USB in general sucks, lots of problems, bad connectors, renumbering goes wrong in Linux, only way out is ethernet, that always works. No surprise, USB is a microsoft invention ;-) But it is hard to get around it.
I had a quick look. The best fit for data line n is
658.888-0.00524n
685.8974-0.005354n
That is consistent with half life of 9.78 and 9.84 respectively. So I suspect some tritium is diffusing out of the package along the way.
The residuals have a hump around 2500-3000 about where the most 481's occur in the temperature channel. Interestingly on one channel the residuals hump is upwards and the other it is downwards. Taken together they more or less cancel out so the half life is ~9.8+/-0.05.
The data is dominated by quantisation noise. Any chance of winding the wick up a bit on the amplifiers to get a bigger number output?
Ideally yes, but even a 12bit DAC PIC version would help a bit (as would rescaling the temperature measurement so it really varies).

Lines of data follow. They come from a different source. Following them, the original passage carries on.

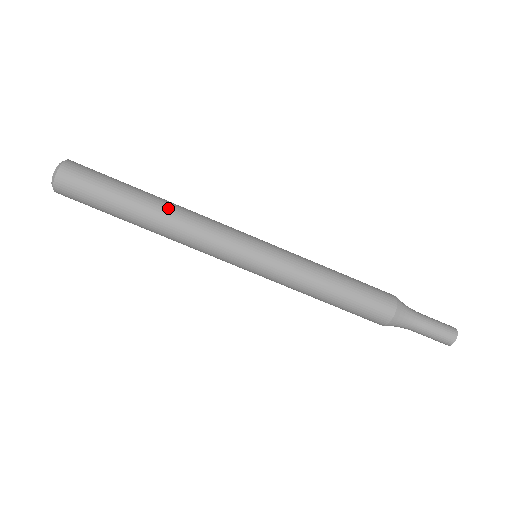
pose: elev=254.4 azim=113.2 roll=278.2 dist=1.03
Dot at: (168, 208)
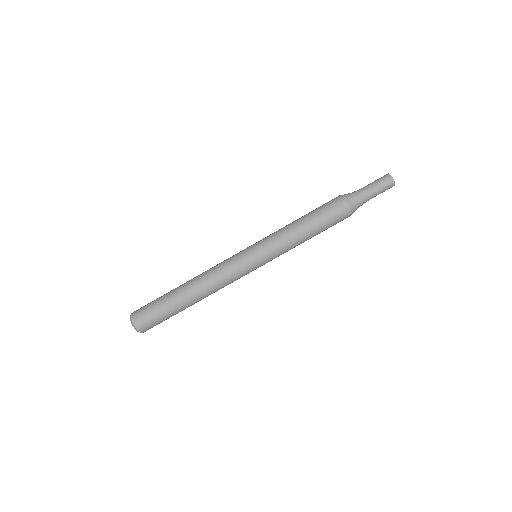
Dot at: (193, 281)
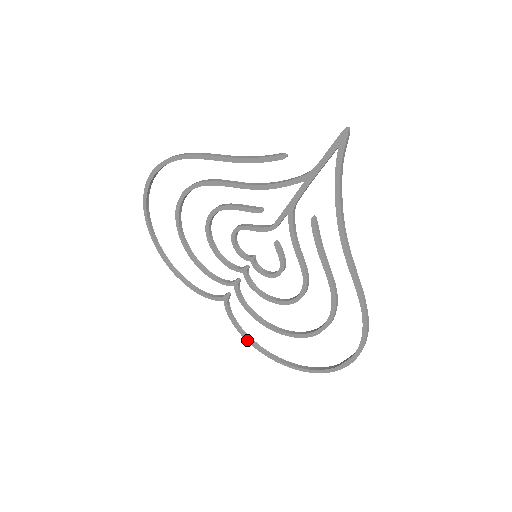
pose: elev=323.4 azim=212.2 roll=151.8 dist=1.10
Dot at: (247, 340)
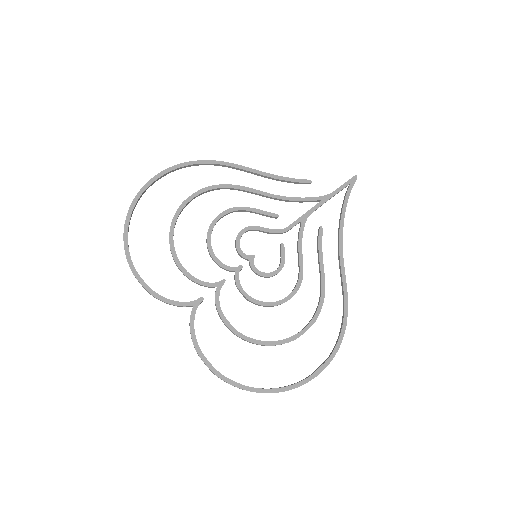
Dot at: (203, 359)
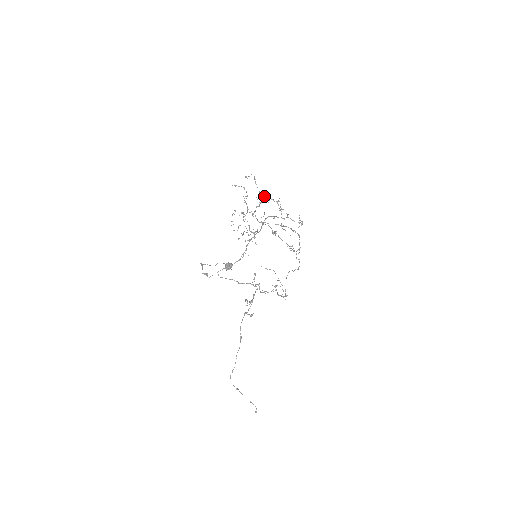
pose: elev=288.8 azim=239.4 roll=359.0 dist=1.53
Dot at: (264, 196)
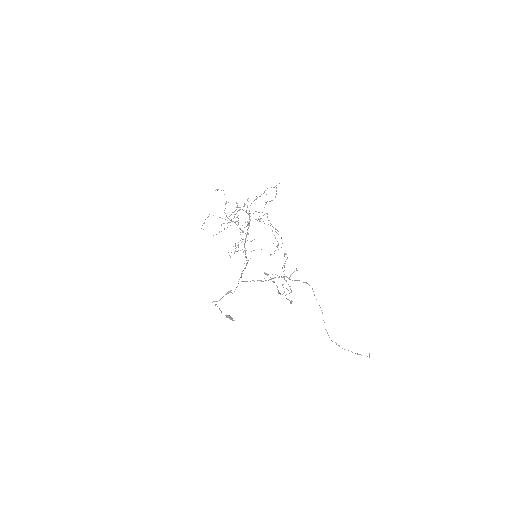
Dot at: occluded
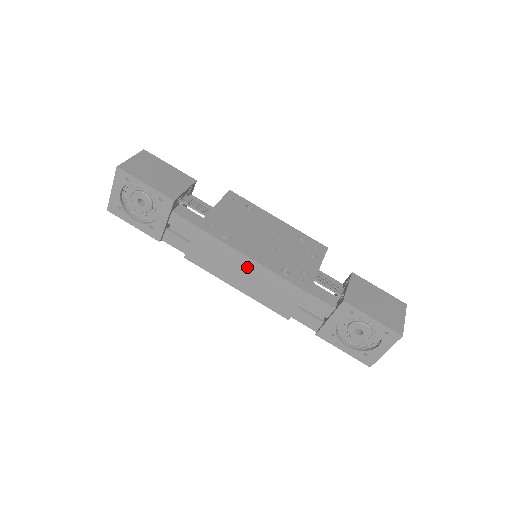
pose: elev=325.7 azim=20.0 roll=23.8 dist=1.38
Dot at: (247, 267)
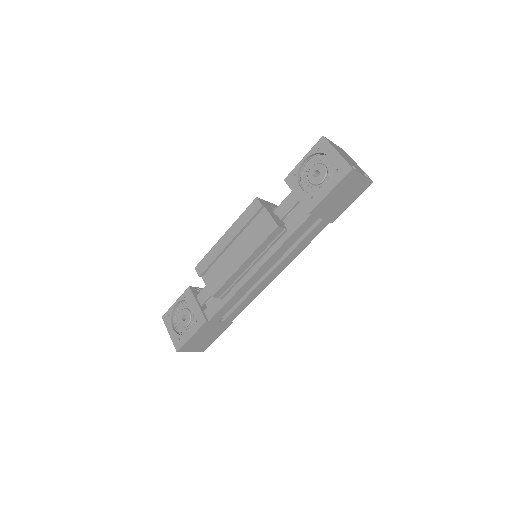
Dot at: (228, 241)
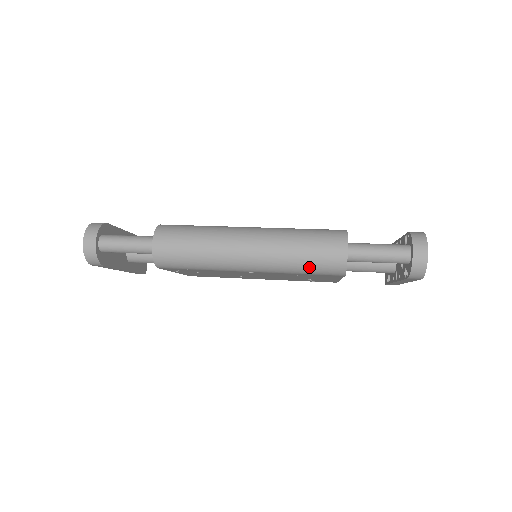
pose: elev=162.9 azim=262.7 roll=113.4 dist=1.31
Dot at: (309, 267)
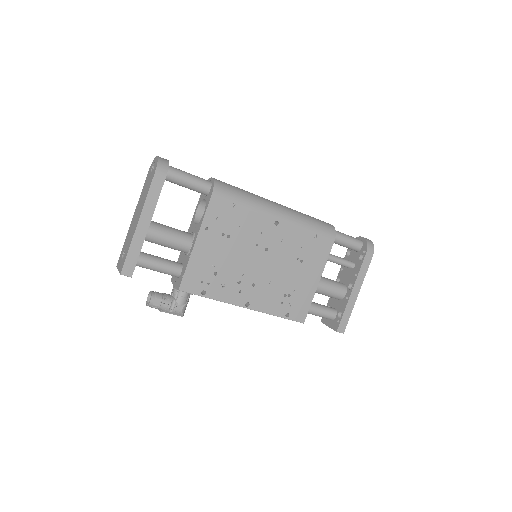
Dot at: (315, 223)
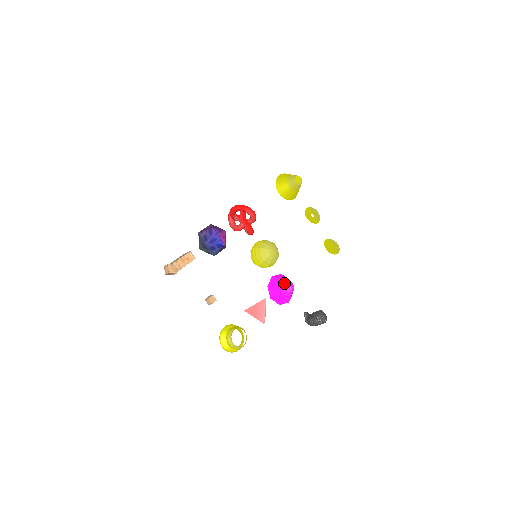
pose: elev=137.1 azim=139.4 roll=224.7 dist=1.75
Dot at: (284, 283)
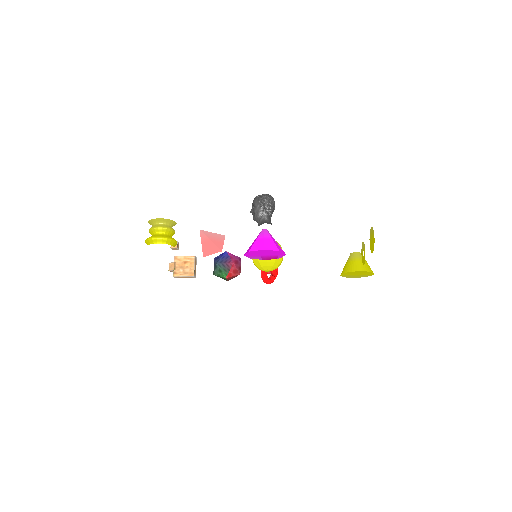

To stand any chance of detecting seasonal variations that were not just temperature related it would need 22bit digitisation or better. I don't expect to see any but there is no harm in looking.
Even with its limitations it is still a very nice half life radioactivity demonstration experiment that schools could use in physics classes. The world today is rather short of safe interesting high school science experiments compatible with modern health and safety culture.